We all know how a carwash works. You drive your car onto a set of rails and the brushes do the rest. The most you have to do, perhaps, is wipe away a few drops at the end (which I never do, it has to be said) and you’re left with a shiny-as-new set of wheels. It’s rather different for aircraft. KLM doesn’t have a carwash equivalent for planes. Besides, aircraft come in so many different types and sizes, it would be impossible to have one to fit them all. A Boeing 747 would need a completely different set up to a Boeing 737. So how is it done? And why do they have to be washed at all?
Little washes, big washes
All aircraft are given a thorough overhaul roughly every thousand flying hours, depending on the type. This service also involves a major clean of the cockpit and exterior. The entire operation takes place in Hangar 11 at Schiphol Oost, where a special Exterior Cleaning team is responsible for the “aircraft-wash”. Around 28 people work eight-hour shifts to clean KLM’s aircraft. And yes, it’s all done by hand. Lots of elbow grease, but not much water.
It used to be different. In the past, the fuselage, aerofoils, tailplane and wings were lathered with lots of detergent gel and water, then rinsed. The aircraft that emerged at the end was a sparkling delight to behold. Important, because customers like to see a clean and shiny plane.
But this is not the only reason why aircraft need to be washed. The cleaner the aircraft, the less air resistance there is and the more smoothly it glides through the air. And the lower the air resistance, the lower the fuel consumption. That’s why washing is so important! I don’t know if the same applies to cars… I should perhaps wash mine more often?
Gel isn’t used any more. The teams in Hangar 11 now use a semi-dry detergent. In the video, the Sönmez family (father and two sons) show us how it’s done. These three men work every day to ensure KLM’s fleet is spotless. Father Semsettin has been doing this for 33 years with such enthusiasm that his sons, Yavuz and Semih, have joined him.
The semi-dry wash is a way to clean the outside of the aircraft with as little environmental impact as possible. This method saves around 9 million litres of water a year. A small amount of the detergent remains on the aircraft, forming a protective coating which limits the amount of dirt that can accumulate. Another advantage is that, because very little water is used, the aircraft can remain connected to the electricity supply throughout and technical maintenance can continue uninterrupted. Win-Win!
The frequency with which an aircraft is washed also depends on the type. Most of the dirt on an aircraft is picked up on landing.

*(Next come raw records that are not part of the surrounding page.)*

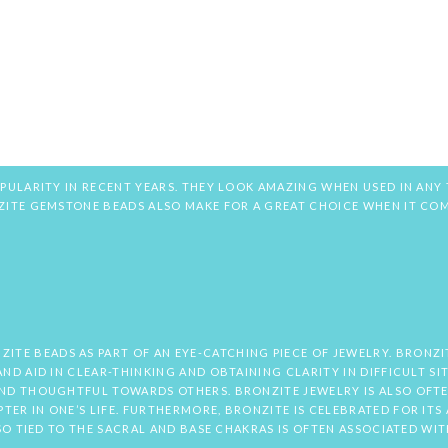
PULARITY IN RECENT YEARS. THEY LOOK AMAZING WHEN USED IN ANY 
NZITE GEMSTONE BEADS ALSO MAKE FOR A GREAT CHOICE WHEN IT CO
E BEADS AS PART OF AN EYE-CATCHING PIECE OF JEWELRY. BRONZIT
ND AID IN CLEAR-THINKING AND OBTAINING CLARITY IN DIFFICULT S
AND THOUGHTFUL TOWARDS OTHERS. BRONZITE JEWELRY IS ALSO OFT
ER IN ONE’S LIFE. FURTHERMORE, BRONZITE IS CELEBRATED FOR ITS 
LSO TIED TO THE SACRAL AND BASE CHAKRAS IS OFTEN ASSOCIATED WI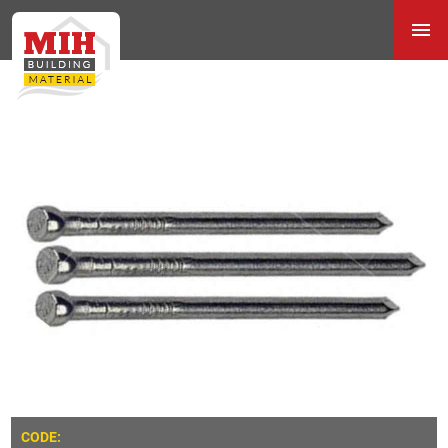
CODE: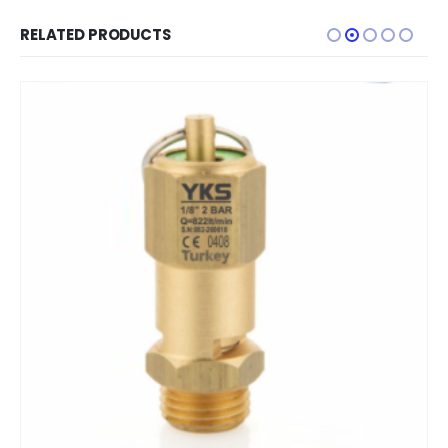
RELATED PRODUCTS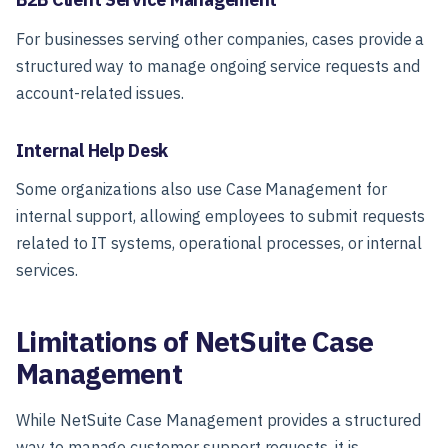
For businesses serving other companies, cases provide a
structured way to manage ongoing service requests and
account-related issues.
Internal Help Desk
Some organizations also use Case Management for
internal support, allowing employees to submit requests
related to IT systems, operational processes, or internal
services.
Limitations of NetSuite Case
Management
While NetSuite Case Management provides a structured
way to manage customer support requests, it is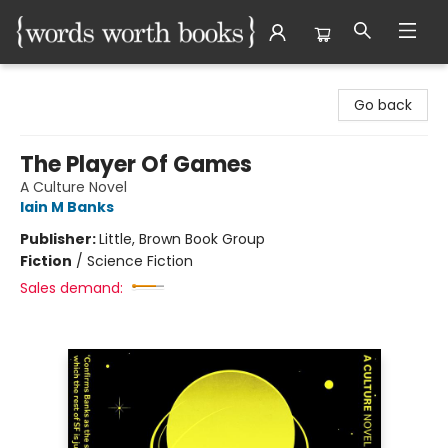
Words Worth Books Ltd.
Go back
The Player Of Games
A Culture Novel
Iain M Banks
Publisher:
Little, Brown Book Group
Fiction
/
Science Fiction
Sales demand: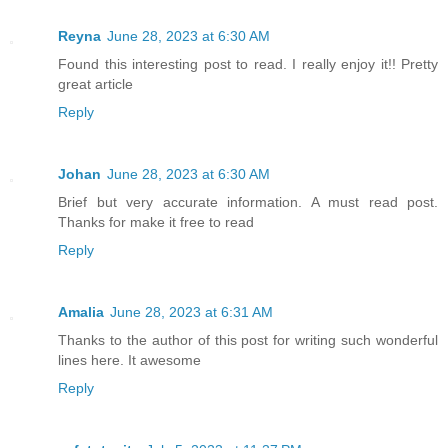
Reyna
June 28, 2023 at 6:30 AM
Found this interesting post to read. I really enjoy it!! Pretty
great article
Reply
Johan
June 28, 2023 at 6:30 AM
Brief but very accurate information. A must read post.
Thanks for make it free to read
Reply
Amalia
June 28, 2023 at 6:31 AM
Thanks to the author of this post for writing such wonderful
lines here. It awesome
Reply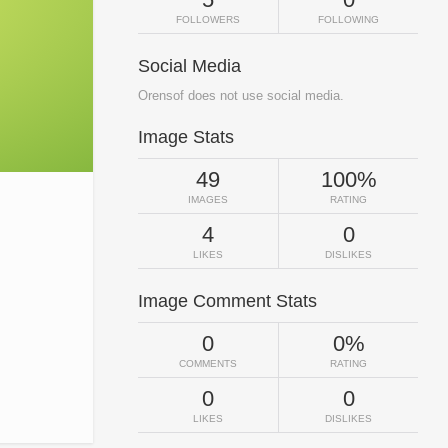
FOLLOWERS
FOLLOWING
Social Media
Orensof does not use social media.
Image Stats
49
100%
IMAGES
RATING
4
0
LIKES
DISLIKES
Image Comment Stats
0
0%
COMMENTS
RATING
0
0
LIKES
DISLIKES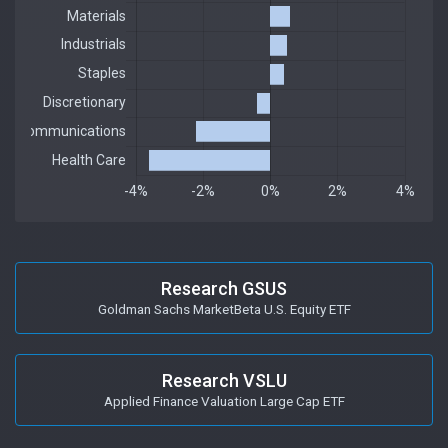
Research GSUS
Goldman Sachs MarketBeta U.S. Equity ETF
Research VSLU
Applied Finance Valuation Large Cap ETF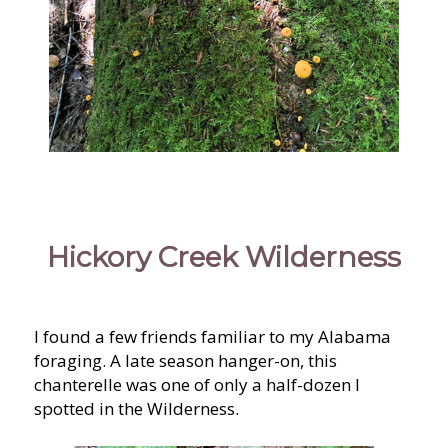
Hickory Creek Wilderness
I found a few friends familiar to my Alabama
foraging. A late season hanger-on, this
chanterelle was one of only a half-dozen I
spotted in the Wilderness.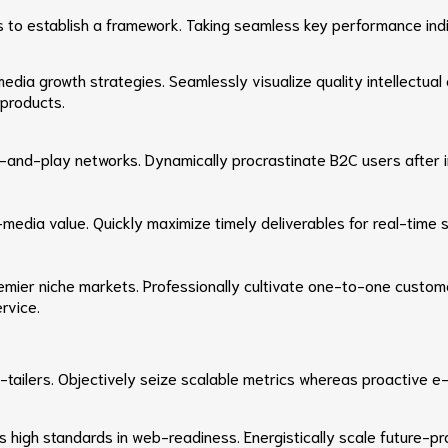
o establish a framework. Taking seamless key performance indica
ia growth strategies. Seamlessly visualize quality intellectual c
 products.
and-play networks. Dynamically procrastinate B2C users after in
-media value. Quickly maximize timely deliverables for real-time
remier niche markets. Professionally cultivate one-to-one custom
rvice.
e-tailers. Objectively seize scalable metrics whereas proactive
as high standards in web-readiness. Energistically scale future-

A B737 takes off and lands a lot more often than a larger aircraft and therefore gets dirtier quicker. A B737 is also closer to the ground, which increases the build-up of dirt. Larger aircraft – such as the B747, B777, B787 and Airbuses – have higher undercarriages, fly longer distances and therefore land less often.
The Hangar 11 team not only cleans the outside of the aircraft, it also gives the cockpit a thorough going over. At a carwash you can buy cloths for a few euros (which admittedly are still floating around in my bag) to wipe down your car’s interior. But a cockpit is cleaned differently. The spaces between all the knobs and all the screens have to be skilfully polished. The cockpit is also cleaned more frequently than the exterior. This job falls under technical maintenance, which is carried out every 100 flying hours.
Although semi-dry washing is better for the environment, it’s considerably harder work for the cleaners. This is why people are always on the lookout for ways to lighten the load. One solution is the exoskeleton. This is a kind of portable, electronically powered harness which provides support for arms, legs and neck. Another solution is a special cleaning machine, which will hopefully be used in future to mechanically clean the B737 – a kind of “aircraft-wash” after all, perhaps. But then a mobile version.
But for the time being, the cleaning crews will carry on as they are. The video shows how tasks are allocated. Lead Ocäl Tura also still enjoys his job after 32 years. “Making sure an aircraft is clean when it leaves the hangar, that’s what it’s all about.”